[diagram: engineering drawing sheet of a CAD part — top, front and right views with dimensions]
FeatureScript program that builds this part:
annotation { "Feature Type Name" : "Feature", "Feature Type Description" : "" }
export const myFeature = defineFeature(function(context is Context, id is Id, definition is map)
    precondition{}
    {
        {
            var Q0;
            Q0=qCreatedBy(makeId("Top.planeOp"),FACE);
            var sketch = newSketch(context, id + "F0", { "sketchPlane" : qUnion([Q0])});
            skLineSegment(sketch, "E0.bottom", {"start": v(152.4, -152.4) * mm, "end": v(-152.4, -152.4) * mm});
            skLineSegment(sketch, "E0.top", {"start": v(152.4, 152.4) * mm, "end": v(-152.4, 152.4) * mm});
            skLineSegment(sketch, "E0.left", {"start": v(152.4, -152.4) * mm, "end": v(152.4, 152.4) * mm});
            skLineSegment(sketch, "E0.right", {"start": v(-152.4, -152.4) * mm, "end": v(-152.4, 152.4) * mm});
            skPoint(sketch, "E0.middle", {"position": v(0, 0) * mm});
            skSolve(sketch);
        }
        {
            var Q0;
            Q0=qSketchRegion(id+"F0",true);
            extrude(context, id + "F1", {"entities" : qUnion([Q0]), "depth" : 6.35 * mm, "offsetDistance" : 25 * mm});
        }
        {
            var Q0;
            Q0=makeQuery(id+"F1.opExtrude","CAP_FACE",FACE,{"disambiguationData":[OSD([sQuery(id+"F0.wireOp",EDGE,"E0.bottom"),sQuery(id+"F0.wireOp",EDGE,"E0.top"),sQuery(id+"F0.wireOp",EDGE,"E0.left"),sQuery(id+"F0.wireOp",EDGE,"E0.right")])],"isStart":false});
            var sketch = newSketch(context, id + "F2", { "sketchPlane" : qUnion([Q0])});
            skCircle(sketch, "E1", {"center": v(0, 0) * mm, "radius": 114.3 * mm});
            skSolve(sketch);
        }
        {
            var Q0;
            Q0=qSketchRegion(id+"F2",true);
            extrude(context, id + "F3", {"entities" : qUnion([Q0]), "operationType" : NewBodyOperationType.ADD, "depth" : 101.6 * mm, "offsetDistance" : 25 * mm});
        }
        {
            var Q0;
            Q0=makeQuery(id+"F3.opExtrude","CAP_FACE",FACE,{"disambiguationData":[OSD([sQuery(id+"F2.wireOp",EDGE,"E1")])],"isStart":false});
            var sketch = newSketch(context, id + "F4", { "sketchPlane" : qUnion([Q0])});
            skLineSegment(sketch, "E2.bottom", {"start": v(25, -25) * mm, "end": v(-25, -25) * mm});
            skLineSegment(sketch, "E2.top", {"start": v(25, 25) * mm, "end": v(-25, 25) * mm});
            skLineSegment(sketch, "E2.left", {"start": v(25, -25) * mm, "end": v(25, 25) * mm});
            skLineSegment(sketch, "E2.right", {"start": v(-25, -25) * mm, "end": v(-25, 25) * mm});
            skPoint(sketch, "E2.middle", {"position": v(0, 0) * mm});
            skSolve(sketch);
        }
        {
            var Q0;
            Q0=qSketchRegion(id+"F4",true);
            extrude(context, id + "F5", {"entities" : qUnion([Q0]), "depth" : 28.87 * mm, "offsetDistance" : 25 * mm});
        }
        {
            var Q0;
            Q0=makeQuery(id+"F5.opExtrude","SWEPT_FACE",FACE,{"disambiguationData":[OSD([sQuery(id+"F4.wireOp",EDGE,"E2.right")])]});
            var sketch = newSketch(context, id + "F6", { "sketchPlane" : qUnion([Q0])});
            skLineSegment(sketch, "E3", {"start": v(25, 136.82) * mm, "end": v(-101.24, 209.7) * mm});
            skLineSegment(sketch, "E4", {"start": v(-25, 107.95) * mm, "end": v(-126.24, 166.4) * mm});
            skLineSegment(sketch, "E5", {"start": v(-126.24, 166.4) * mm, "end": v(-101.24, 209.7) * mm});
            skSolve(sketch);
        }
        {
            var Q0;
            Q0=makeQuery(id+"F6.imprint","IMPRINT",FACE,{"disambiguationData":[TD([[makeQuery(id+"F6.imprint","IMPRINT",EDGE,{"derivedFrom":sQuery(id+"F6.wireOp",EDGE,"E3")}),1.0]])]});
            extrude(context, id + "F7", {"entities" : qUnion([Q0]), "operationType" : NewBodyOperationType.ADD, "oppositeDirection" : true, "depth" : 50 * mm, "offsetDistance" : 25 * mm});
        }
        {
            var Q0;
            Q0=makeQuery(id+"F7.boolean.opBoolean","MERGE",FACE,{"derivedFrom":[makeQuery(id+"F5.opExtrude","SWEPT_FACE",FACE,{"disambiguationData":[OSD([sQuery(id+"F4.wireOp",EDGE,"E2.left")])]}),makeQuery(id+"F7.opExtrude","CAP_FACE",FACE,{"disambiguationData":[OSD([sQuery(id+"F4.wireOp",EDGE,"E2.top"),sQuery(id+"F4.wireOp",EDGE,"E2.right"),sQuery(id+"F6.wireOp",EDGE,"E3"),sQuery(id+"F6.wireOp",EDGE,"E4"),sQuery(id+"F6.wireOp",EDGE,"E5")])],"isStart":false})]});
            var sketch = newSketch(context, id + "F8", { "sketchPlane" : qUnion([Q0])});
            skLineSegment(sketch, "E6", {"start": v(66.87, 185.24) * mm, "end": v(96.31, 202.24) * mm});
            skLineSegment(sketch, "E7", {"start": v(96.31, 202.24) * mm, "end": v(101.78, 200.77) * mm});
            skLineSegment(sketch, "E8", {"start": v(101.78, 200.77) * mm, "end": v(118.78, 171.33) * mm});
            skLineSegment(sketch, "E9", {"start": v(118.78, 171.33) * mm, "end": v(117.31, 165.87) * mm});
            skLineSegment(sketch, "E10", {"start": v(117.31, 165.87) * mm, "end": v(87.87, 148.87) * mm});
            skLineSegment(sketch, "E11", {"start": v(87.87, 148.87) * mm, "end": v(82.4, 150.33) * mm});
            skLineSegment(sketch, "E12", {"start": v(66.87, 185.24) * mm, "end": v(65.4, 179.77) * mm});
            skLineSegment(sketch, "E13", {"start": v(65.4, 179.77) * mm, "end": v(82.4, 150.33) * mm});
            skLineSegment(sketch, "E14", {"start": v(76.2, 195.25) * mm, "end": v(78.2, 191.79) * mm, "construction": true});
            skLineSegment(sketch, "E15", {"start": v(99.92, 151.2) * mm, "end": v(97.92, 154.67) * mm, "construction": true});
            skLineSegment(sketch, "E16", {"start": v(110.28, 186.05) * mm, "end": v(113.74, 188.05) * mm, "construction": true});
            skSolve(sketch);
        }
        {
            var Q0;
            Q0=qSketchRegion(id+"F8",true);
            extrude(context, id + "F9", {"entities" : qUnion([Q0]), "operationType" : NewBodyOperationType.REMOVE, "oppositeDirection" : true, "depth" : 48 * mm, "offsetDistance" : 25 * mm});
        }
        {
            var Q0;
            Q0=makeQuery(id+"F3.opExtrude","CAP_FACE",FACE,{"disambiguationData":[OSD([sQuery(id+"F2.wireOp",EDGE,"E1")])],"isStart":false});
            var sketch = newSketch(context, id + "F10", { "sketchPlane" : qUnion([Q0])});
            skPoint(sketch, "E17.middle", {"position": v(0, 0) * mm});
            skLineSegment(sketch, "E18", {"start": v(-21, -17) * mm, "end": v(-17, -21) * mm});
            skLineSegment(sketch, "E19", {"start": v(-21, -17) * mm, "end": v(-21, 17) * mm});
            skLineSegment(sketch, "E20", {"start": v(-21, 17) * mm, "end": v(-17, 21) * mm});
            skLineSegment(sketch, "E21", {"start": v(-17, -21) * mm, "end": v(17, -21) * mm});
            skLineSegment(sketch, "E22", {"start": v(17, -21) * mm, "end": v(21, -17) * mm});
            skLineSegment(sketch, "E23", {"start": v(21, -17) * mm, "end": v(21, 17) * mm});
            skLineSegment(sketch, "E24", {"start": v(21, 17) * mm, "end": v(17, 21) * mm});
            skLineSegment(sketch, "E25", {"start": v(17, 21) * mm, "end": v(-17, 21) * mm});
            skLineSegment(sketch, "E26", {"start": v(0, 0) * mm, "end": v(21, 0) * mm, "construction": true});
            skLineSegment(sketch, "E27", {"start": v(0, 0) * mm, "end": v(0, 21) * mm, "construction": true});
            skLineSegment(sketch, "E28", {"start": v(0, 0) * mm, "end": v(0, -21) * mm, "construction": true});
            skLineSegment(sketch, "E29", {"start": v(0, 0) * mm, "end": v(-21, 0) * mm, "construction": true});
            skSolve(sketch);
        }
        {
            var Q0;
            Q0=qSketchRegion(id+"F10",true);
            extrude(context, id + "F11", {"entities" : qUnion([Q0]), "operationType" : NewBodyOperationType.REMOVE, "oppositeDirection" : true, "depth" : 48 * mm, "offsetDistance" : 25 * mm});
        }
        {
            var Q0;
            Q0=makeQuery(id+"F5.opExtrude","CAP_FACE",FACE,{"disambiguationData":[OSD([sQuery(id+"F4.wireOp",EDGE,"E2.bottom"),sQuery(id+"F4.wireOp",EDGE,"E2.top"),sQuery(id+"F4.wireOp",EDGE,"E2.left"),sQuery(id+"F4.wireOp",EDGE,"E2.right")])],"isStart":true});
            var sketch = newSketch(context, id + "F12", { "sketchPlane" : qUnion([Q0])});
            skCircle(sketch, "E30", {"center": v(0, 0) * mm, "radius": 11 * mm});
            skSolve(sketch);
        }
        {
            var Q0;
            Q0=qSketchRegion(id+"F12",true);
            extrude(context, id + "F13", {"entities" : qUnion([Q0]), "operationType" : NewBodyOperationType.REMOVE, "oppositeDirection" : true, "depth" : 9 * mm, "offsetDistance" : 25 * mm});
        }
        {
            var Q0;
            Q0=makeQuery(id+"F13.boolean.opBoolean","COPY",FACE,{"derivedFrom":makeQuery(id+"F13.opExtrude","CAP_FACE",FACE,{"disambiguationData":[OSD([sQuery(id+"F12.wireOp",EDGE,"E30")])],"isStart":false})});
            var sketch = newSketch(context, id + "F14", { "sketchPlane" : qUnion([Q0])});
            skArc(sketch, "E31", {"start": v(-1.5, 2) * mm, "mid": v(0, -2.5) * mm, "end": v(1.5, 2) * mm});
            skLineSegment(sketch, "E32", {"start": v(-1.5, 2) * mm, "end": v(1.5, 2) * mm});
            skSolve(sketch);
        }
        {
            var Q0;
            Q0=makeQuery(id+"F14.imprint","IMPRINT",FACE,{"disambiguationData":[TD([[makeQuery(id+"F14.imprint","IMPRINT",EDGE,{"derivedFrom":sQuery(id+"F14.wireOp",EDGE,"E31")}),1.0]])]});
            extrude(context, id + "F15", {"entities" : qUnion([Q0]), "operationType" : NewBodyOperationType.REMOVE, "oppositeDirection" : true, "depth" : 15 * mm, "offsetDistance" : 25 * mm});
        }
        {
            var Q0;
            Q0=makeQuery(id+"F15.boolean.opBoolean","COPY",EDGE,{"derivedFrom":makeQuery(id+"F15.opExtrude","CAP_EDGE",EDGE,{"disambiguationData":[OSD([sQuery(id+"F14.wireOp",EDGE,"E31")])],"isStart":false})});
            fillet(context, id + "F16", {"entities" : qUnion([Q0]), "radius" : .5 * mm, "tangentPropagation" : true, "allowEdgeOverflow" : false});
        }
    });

REQUIREMENT: Print the lines from the start of the records up to and including the line that contains "export const myFeature", reproducing each one character for character.

RESPONSE FOR THIS EXERCISE:
[diagram: engineering drawing sheet of a CAD part — top, front and right views with dimensions]
FeatureScript program that builds this part:
annotation { "Feature Type Name" : "Feature", "Feature Type Description" : "" }
export const myFeature = defineFeature(function(context is Context, id is Id, definition is map)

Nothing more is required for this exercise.